The Salesforce.com patent transfer raises serious questions about the OIN
I previously pointed out that the OIN apparently transferred four of its patents to Salesforce.com even before Microsoft had formally sued, and I can't see a clear Linux context in Microsoft's lawsuit (only in the announcement of the settlement). Interestingly, Salesforce.com was not even an OIN member or licensee at the time of that transfer. It isn't on the list of OIN licensees even now that I write these lines (more than a year after the transfer). Unless the OIN did a clandestine agreement with Salesforce.com, this means that Salesforce.com got support from the OIN (even though that support apparently didn't have much impact) but would still be free to assert its own patents against any current or future OIN members. That seems very unbalanced and questionable. By contrast, TomTom became an OIN member during its dispute with Microsoft.
It's generally disconcerting that the OIN secretly sells some of its patents to third parties.
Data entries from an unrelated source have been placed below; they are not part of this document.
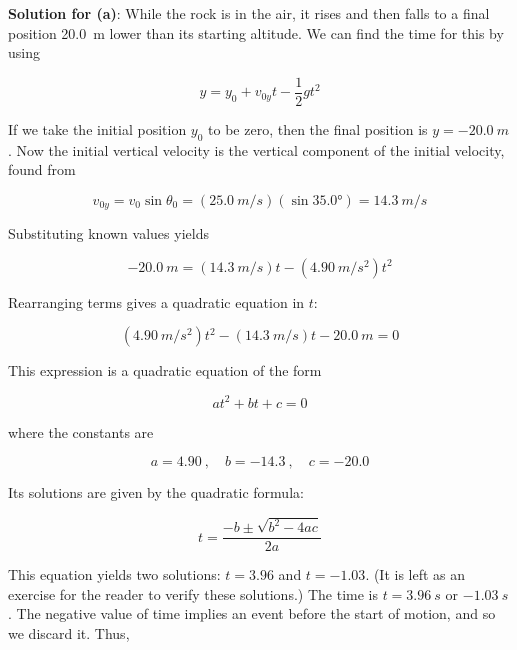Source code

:\documentclass[../../main-ap-physics.tex]{subfiles}
\begin{document}
\textbf{Solution for (a)}: While the rock is in the air, it rises and then falls to a final position \SI{20.0}{m} lower than its starting altitude. We can find the time for this by using

\begin{equation*}
    y = y_0 + v_{0y}t -\frac{1}{2} g t^2
\end{equation*}

If we take the initial position $y_0$ to be zero, then the final position is  $y = -\SI{20.0}{m}$. Now the initial vertical velocity is the vertical component of the initial velocity, found from 

\begin{equation*}
    v_{0y} = v_0 \sin{\theta_0} = \left(\SI{25.0}{m/s}\right) \left(\sin{\ang{35.0}}\right) = \SI{14.3}{m/s}
\end{equation*}

Substituting known values yields

\begin{equation*}
    -\SI{20.0}{m} = \left(\SI{14.3}{m/s}\right) t - \left(\SI{4.90}{m/s^2}\right) t^2
\end{equation*}

Rearranging terms gives a quadratic equation in $t$:

\begin{equation*}
    \left(\SI{4.90}{m/s^2}\right) t^2 - \left(\SI{14.3}{m/s}\right) t -\SI{20.0}{m} = 0
\end{equation*}

This expression is a quadratic equation of the form

\begin{equation*}
    at^2 + bt + c = 0
\end{equation*}

where the constants are 

\begin{equation*}
    a = 4.90\ ,\quad b = -14.3\ , \quad c = -20.0
\end{equation*}

Its solutions are given by the quadratic formula:

\begin{equation*}
    t = \frac{-b \pm \sqrt{b^2 - 4ac}}{2a}
\end{equation*}

This equation yields two solutions: $t = 3.96$ and $t = -1.03$. (It is left as an exercise for the reader to verify these solutions.) The time is $t = \SI{3.96}{s}$ or $-\SI{1.03}{s}$. The negative value of time implies an event before the start of motion, and so we discard it. Thus,
\end{document}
The OIN portrays its patent purchases as a way to ensure certain patents don't fall in the hands of "trolls" or strategic enemies of Linux. But if the OIN sells patents to non-members and non-licensees like Salesforce.com, it's possible (unless the OIN took precautionary measures it never talked about) that those entities might sell those patents on to other parties who could use them against OIN members, at least in non-Linux contexts. In that case, the OIN would end up contributing -- indirectly -- to the rampant troll problem.
I believe the OIN owes its licensees -- some of whom have supported it for years now -- an explanation as to the criteria by which the OIN lets others check out some of its patents for the purpose of countersuits and counterclaims. It's a safe assumption that Microsoft's settlement with Salesforce.com (since the announcement suggests it's a mutual license to the companies' entire portfolios) precludes any future assertion of those patents against Microsoft. So the OIN believes certain patents are useful for countersuits and counterclaims, it would have to use them wisely. It should usually reward the loyalty of long-term supporters, but in this case it came to the aid of an entity that never supported the OIN in any official way. (Maybe Salesforce.com would have joined the OIN if those patents had been any good.)
All patent pools have the problem that a patent can only be checked out by one licensee/customer at the same time. By giving those patents to Salesforce.com, the OIN made it impossible for any of its supporters to have access to those patents if they had needed them at the same time.
And there's the question of openness. If an entity calls itself the Open Invention Network and claims to be a guardian of open source, it should be reasonably transparent. If it transfers patents, it should tell its licensees that it did so, and specifiy why and on which terms such a transfer took place. The Salesforce.com patent deal went almost completely unnoticed. The only mentioning of that deal that I was able to find on the Internet was on a Japenese CNET blog.
The OIN is preparing a major reform, and I hope "OIN 2.0" will then be more forthcoming about its dealings -- including its defeats.